**Required tasks:**
a. From the Yes Chad article, return everything from "If the internet" down to "rank to others.".
b. List each later version or appearance of the Yes Chad that the Yes Chad article describes in the paragraph beginning "4chan’s racism is at once more complex".
c. Using the Yes Chad article, explain in one to three sentences why a 4chan faction seen as Nazi-leaning can bash the identity at the core of that dogma.

If the internet is, on balance, a toxic world, what makes it so? Probably that we congregate here to openly discuss who is right or wrong, good or bad, at a maximum emotional pitch, and with vanishingly little nuance. The goal is to come out on top by assigning a lower rank to others.
In no-holds-barred forums like 4chan, this competition is at its cruelest. Virtually anything you post on the “politically incorrect” board /pol/ can get you smeared with an array of racist, sexist, homophobic epithets from anons who want the satisfaction — and fleeting glory — of taking you down. But the anarchic nature of 4chan also means their offensive caricatures and categories can evolve into content that radiates entirely new, even positive energy. Such is the case of the “Yes Chad,” an illustration of a blond, bearded man you have no doubt seen in a few memes.
What you may not know about the Yes Chad — since in popular usage there is rarely any hint of bigotry — is that he derives from a running 4chan argument on the relative superiority of different ethnicities. While at least one observer maintains that he is supposed to be the idealized Aryan foil to an anti-Semitic illustration of a Jewish man, the first iterations showed the Nordic character opposite a “Mediterranean” figure. Back in 2016, some /pol/ users were shitposting back and forth as to which civilization is historically less “cucked,” and though the original thread includes all manner of racist commentary, it actually leaned toward mocking Nordic and Germanic people, with some comparing the grand architecture of ancient Rome to the modest dwellings of medieval Scandinavia. Only days later did a “Chad” Nord appear.
4chan’s racism is at once more complex and simpler than it seems. The tenets of white supremacism are well-represented, but insofar as the anons are focused on subversive conflict rather than political consensus, any group is fair game as a target. It is the thin veil of their supposed “irony” that allows a faction seen as Nazi-leaning to bash the identity at the core of that dogma. So, although the Chad Nord was an assertion of white dominance in response to anti-Nordic jokes, he was also available to creators with completely antithetical views. We got a meme of the Nord and the Mediterranean as equal and allied, and then, by 2019, the confident “gamer” version of the blond Chad. In the last couple of years, the Yes Chad has appeared in images calling for diversity and inclusion, and he’s time-traveled back to the 19th century to arm American abolitionist John Brown in his attempt to spark a slave revolt and liberation movement.
Now that he’s at large in the wider universe of Wojak comics, and sometimes expressing leftist sentiment, can anyone credibly claim that the Yes Chad still functions as propaganda celebrating the uber-Aryan male? Only if you think every artistic depiction of a masculine, blond, blue-eyed individual is an implicit attack on Jews and people of color. The lineage of the profile matters, of course, but given that there are Yes Chads of every skin tone, and more cultural varieties discovered every day, he has come to symbolize an outward confidence no matter your looks or background. The Yes Chad can never be embarrassed; he meets all insult and provocation with solid self-awareness and honesty. He can still be conscripted to advertise “trad” values or reactionary takes, though for the most part, he is liberated from that obnoxious role, and versatile enough to satisfy a broad range of unproblematic or progressive scenarios.

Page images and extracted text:
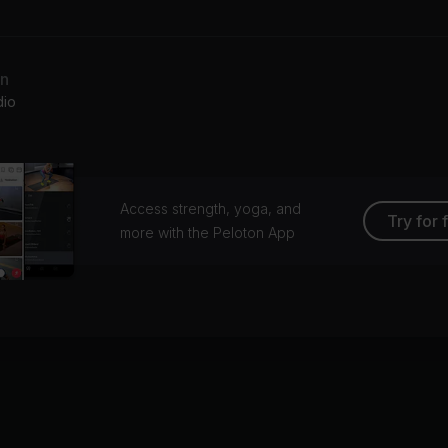
Beyoncé, Chimamanda Ngozi Adichie
Beyoncé
ve On Top
an
yoncé
dio
Access strength, yoga, and
Try for 
more with the Peloton App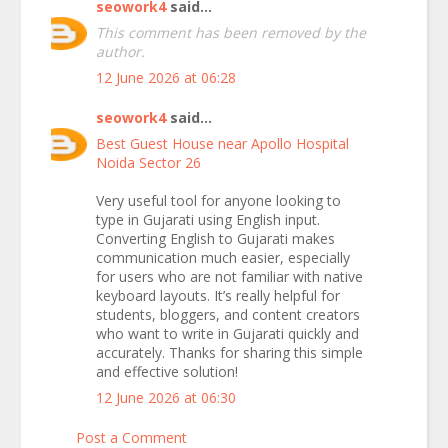
seowork4
said...
This comment has been removed by the
author.
12 June 2026 at 06:28
seowork4
said...
Best Guest House near Apollo Hospital
Noida Sector 26
Very useful tool for anyone looking to
type in Gujarati using English input.
Converting English to Gujarati makes
communication much easier, especially
for users who are not familiar with native
keyboard layouts. It’s really helpful for
students, bloggers, and content creators
who want to write in Gujarati quickly and
accurately. Thanks for sharing this simple
and effective solution!
12 June 2026 at 06:30
Post a Comment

**Results for each task:**
a.
If the internet is, on balance, a toxic world, what makes it so? Probably that we congregate here to openly discuss who is right or wrong, good or bad, at a maximum emotional pitch, and with vanishingly little nuance. The goal is to come out on top by assigning a lower rank to others.

b.
- A meme of the Nord and the Mediterranean as equal and allied
- The confident "gamer" version of the blond Chad, by 2019
- Images calling for diversity and inclusion
- A time-traveling Yes Chad arming American abolitionist John Brown in his attempt to spark a slave revolt and liberation movement

c. The anons are focused on subversive conflict rather than political consensus, so any group is fair game as a target. The thin veil of their supposed "irony" is what allows them to do it.